Profiling Home Educators

Day 2 of Home Education Week posts.

Describe yourself, your family or one of your children. What is it like to be home educated in your family? What is “normal” for you?

Normal for us has over time since those 4 little girls. Our days USED to be filled with everyone getting up and ready, then sitting at the table to work through our table time lessons – finishing these fairly quickly, (even the little ones quietly coloring or something,) then everyone completing their chores, then everyone reading or working on other projects and play time.

“Normal” now, with 4 boys in the home (+ the 2 younger girls, 16 and 8) is getting up and messing around, jumping around at the table during table time lessons, being disrupted by the 2 little boys during the table time lessons so we’re never done “quickly”, wrestling around during chore time, and goofing around when they’re suppose to be reading, rarely getting through soon enough to have enough play time. And FAR more bathroom breaks. Who ever said GIRLS are the bad ones for this?

Play time is still important though, so …. what’s a mom to do? Obviously, a lot more training is needed around here. The 2 girls recently went to their older sister’s for a week. I sent their lessons with them. They were done before 9:30 every morning, except for their independent reading, that they did at their leisure throughout the day.

Obviously, with our boys we’ve had to make adjustments in “normal”. The older girls preferred to work at the table, one lesson to the next, until we were DONE. Then their time was free. We’d even work ahead to give us “free days”. They LOVED things this way. With the boys, things don’t go that way. Much of their “play” time is taken DURING lesson time.

With boys we have learned:

  1. more about SHORT lessons, no waxing eloquent, just make the point and move on.
  2. to take short ACTIVE breaks between each SHORT lesson. They run outside around the house x number of times, jump 5 minutes on the tramp, ride their bike around the block a couple of times, or some other ACTIVITY. If it’s too horribly nasty to go out  (it’s got to be REALLY bad to not go out, but there are plenty of times it’s bad enough they can’t get on the tramp or the bikes) anyhow, if they have to stay in, they run the stairs a few times. Then return for the next table time lesson/project or family reading. The key is RUNNING. If I just send them out to empty the trash or something, the goofing off, messing around, etc. kicks in and they don’t come back for 15 min.
  3. to vary lesson types that are back to back. A reading, a writing, a listening, a hands-on project all scrambled up. NEVER try to do 2 of the same type back to back. It will backfire.

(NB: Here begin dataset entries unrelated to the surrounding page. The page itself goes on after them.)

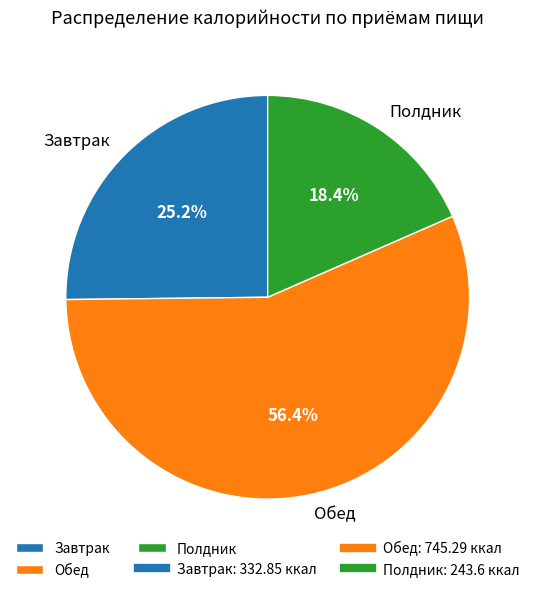

The Завтрак slice represents 25% of the pie. True or false?

True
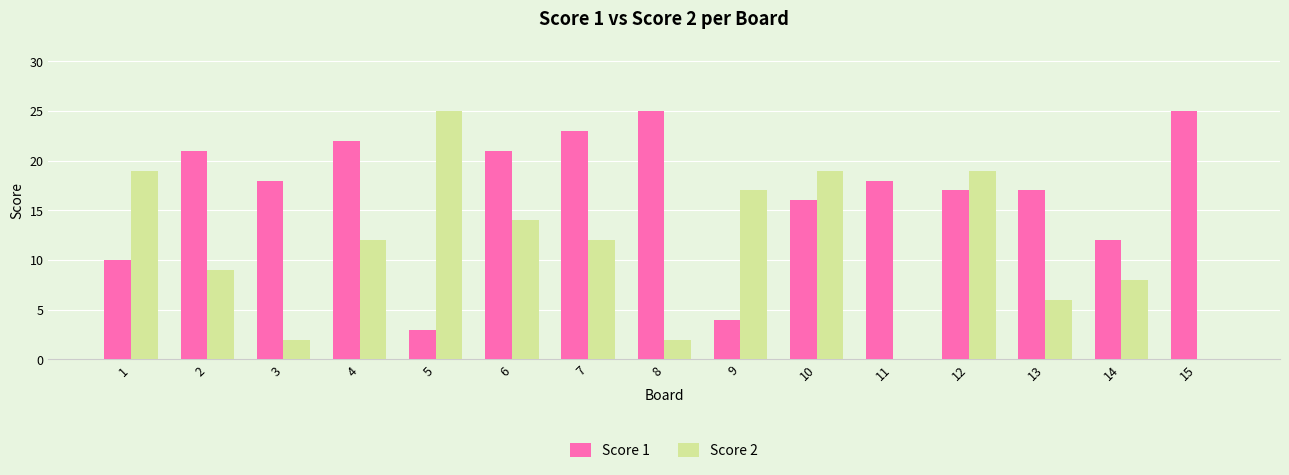

The Score 2 series shows 27 at 1. True or false?

False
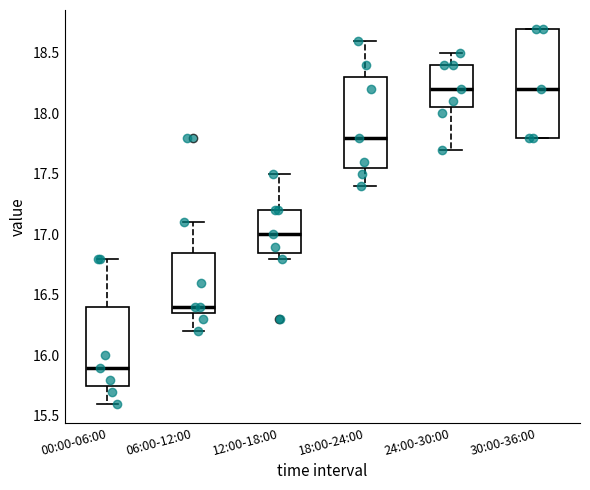

Reading left to right, read every box against the y-axis: the position of its median line, the range the box covers, and the ends of its whiskers. The values are not printed on the chart, so give them approximately, as read against the axis.

00:00-06:00: median 15.90, box 15.75 to 16.40, whiskers 15.60 to 16.80
06:00-12:00: median 16.40, box 16.35 to 16.85, whiskers 16.20 to 17.10
12:00-18:00: median 17.00, box 16.85 to 17.20, whiskers 16.80 to 17.50
18:00-24:00: median 17.80, box 17.55 to 18.30, whiskers 17.40 to 18.60
24:00-30:00: median 18.20, box 18.05 to 18.40, whiskers 17.70 to 18.50
30:00-36:00: median 18.20, box 17.80 to 18.70, whiskers 17.80 to 18.70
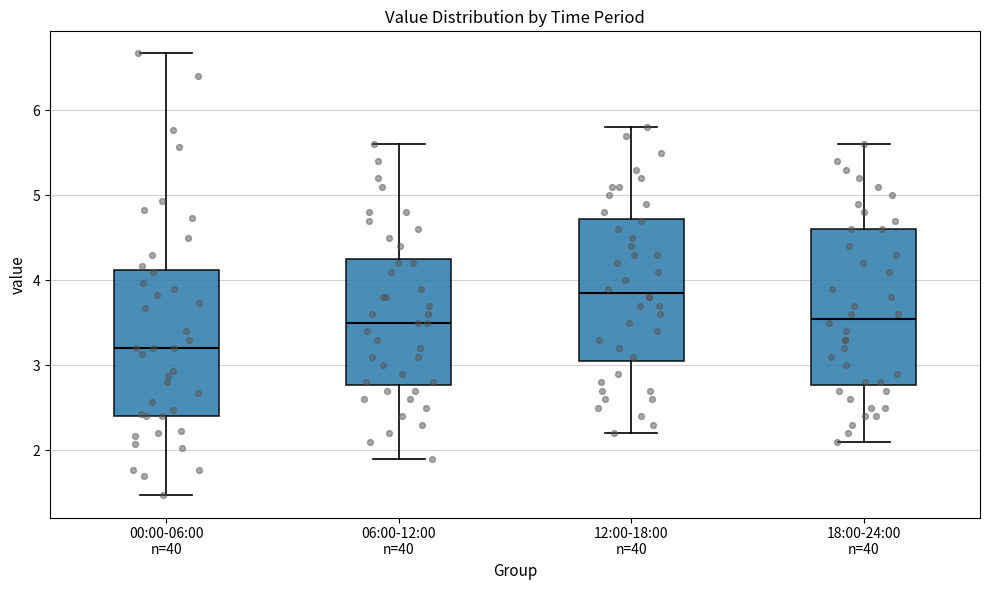

Reading left to right, transcribe this box plot: for each box, give where its median line is, the range the box spans, and where its two whiskers end, as read against the y-axis. The values are not printed on the chart, so give them approximately, as read against the axis.

00:00-06:00 n=40: median 3.2, box 2.4 to 4.1, whiskers 1.5 to 6.7
06:00-12:00 n=40: median 3.5, box 2.8 to 4.3, whiskers 1.9 to 5.6
12:00-18:00 n=40: median 3.9, box 3.1 to 4.7, whiskers 2.2 to 5.8
18:00-24:00 n=40: median 3.6, box 2.8 to 4.6, whiskers 2.1 to 5.6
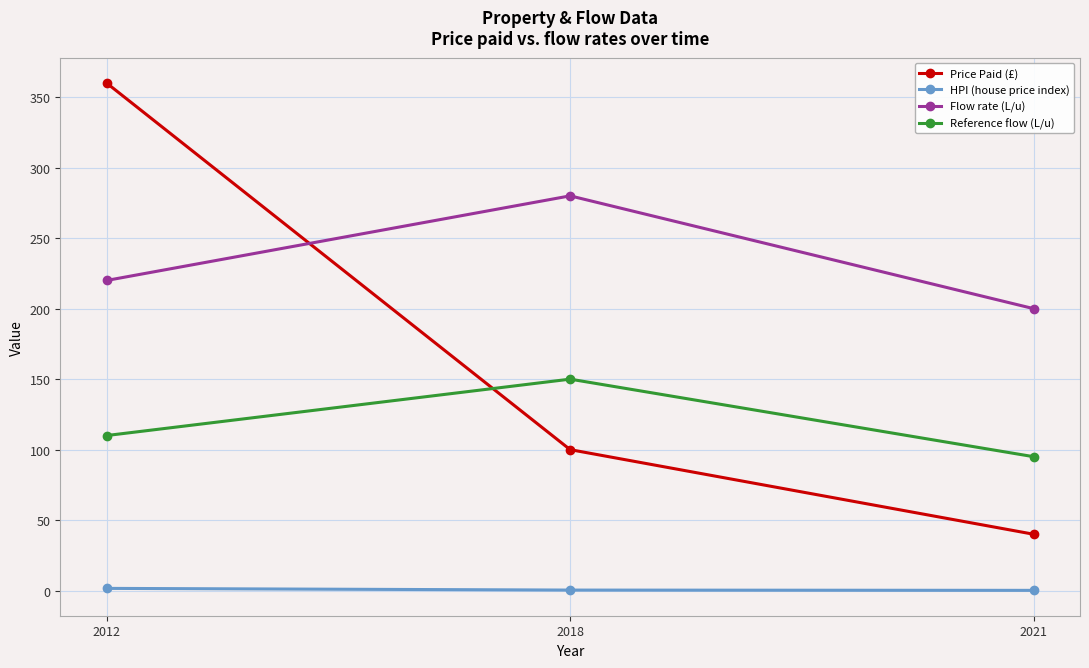

Which series has the largest range (max minus min)?

Price Paid (£)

I can’t imagine my boys in a traditional “school”-type setting. They’d no doubt be labeled and pushing for medication. I don’t know that I’ve totally figured out the perfect balance in our home though. A mom has to continually be using discernment for what is foolishness and disobedience, and what is just the way God made little boys. I’m still learning how to train boys. Girls are much easier.

So 14 years of Normal, has been exchanged for 7 years of “NORMAL?” I have a feeling “NORMAL?” has at least another 14 years to go, as our youngest boy is not quite 4 now.